TASK A | Translate the sentence "Talk to your terminal." from the autotalk page into Spanish.
TASK B | Continue the autotalk page, starting right after its last line, "# Better accuracy (slower)".

DOCUMENT TEXT |
Skip to content

Latest commit

 

History

History
55 lines (38 loc) · 1.51 KB

File metadata and controls

55 lines (38 loc) · 1.51 KB

autotalk — Hands-Free Voice Interface for Claude Code

Talk to your terminal. Claude Code hears you.

What It Does

Continuous mic capture → voice activity detection → local speech-to-text → inject into Claude Code's terminal input. Fully local, no cloud STT.

Stack

  • Mic capture: sounddevice (PortAudio)
  • VAD: webrtcvad (Google WebRTC, C extension)
  • STT: faster-whisper (CTranslate2, Whisper base.en)
  • Injection: AppleScript keystroke/clipboard into active terminal
  • TTS (output): voxtral-mcp speak tool (Kokoro-82M) — Claude Code calls it directly

Usage

# Start listening (Open Mic mode, paste delivery)
./run.sh

# Use specific mic
./run.sh --device 3

# Dry run — transcribe but don't inject
./run.sh --mode dry-run

# Better accuracy (slower)

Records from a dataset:
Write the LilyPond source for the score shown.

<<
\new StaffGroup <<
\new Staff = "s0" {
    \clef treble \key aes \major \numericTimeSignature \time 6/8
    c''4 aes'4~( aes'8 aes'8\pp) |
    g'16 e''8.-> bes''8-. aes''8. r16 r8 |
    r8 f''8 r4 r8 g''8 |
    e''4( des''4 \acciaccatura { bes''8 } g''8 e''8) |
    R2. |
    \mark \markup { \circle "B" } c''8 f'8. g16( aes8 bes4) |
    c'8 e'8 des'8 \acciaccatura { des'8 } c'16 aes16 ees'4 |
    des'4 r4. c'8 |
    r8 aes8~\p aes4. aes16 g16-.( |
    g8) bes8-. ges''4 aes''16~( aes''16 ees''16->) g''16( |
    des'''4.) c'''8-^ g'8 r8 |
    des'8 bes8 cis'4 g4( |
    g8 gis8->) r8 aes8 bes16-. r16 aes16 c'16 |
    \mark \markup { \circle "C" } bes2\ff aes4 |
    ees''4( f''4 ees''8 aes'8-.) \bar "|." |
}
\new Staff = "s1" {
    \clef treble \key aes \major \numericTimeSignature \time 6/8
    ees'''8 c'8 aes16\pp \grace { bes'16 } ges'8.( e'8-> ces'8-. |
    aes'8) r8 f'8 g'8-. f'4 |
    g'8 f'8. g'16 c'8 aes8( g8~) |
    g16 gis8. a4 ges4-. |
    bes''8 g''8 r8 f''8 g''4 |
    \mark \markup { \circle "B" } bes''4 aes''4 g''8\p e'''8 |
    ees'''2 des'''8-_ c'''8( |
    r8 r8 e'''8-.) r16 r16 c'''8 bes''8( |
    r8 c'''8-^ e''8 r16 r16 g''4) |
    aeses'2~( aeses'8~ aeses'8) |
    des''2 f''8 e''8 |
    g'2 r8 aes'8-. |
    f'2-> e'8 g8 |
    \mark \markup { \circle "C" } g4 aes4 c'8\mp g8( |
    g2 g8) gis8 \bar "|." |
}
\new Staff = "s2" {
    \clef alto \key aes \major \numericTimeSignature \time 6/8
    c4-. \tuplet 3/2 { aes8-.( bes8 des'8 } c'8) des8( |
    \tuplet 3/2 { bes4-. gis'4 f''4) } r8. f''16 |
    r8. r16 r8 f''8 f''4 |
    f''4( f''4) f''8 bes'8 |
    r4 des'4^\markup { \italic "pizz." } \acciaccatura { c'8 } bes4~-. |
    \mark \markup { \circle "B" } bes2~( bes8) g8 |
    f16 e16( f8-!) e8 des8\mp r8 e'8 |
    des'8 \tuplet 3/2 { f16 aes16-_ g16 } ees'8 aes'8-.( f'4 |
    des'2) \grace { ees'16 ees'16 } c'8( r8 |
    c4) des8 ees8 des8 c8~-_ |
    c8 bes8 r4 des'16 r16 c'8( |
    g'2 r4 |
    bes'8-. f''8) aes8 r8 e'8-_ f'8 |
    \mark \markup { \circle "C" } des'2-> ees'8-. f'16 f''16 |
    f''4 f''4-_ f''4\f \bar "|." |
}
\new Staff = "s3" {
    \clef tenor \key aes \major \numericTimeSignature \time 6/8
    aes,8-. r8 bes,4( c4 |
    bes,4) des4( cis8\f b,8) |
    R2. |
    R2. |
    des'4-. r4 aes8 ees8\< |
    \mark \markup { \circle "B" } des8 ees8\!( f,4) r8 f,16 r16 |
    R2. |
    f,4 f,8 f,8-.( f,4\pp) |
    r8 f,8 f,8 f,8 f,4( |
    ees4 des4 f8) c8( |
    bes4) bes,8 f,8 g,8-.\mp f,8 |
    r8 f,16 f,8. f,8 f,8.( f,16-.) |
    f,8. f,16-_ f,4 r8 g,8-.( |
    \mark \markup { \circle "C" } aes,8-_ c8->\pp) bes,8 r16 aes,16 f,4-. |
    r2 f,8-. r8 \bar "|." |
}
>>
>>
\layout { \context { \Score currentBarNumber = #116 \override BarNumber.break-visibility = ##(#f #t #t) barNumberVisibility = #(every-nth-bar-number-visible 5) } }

ANSWER SPACE A | Habla con tu terminal.

ANSWER SPACE B |
./run.sh --model small.en

# Target specific app
./run.sh --target Terminal

Full Duplex Setup

  1. Terminal A: ./run.sh (autotalk listens)
  2. Terminal B: claude (Claude Code running)
  3. Talk → autotalk transcribes → pastes into Claude Code
  4. Claude Code responds → uses voxtral-mcp speak tool to read aloud

Files

  • autotalk.py — main script (mic → VAD → STT → inject)
  • run.sh — launcher (activates venv)
  • test_pipeline.py — component validation
  • .venv/ — Python 3.13 virtual environment

Requirements

  • macOS (AppleScript injection)
  • Python 3.11+
  • Microphone access (grant in System Settings > Privacy > Microphone)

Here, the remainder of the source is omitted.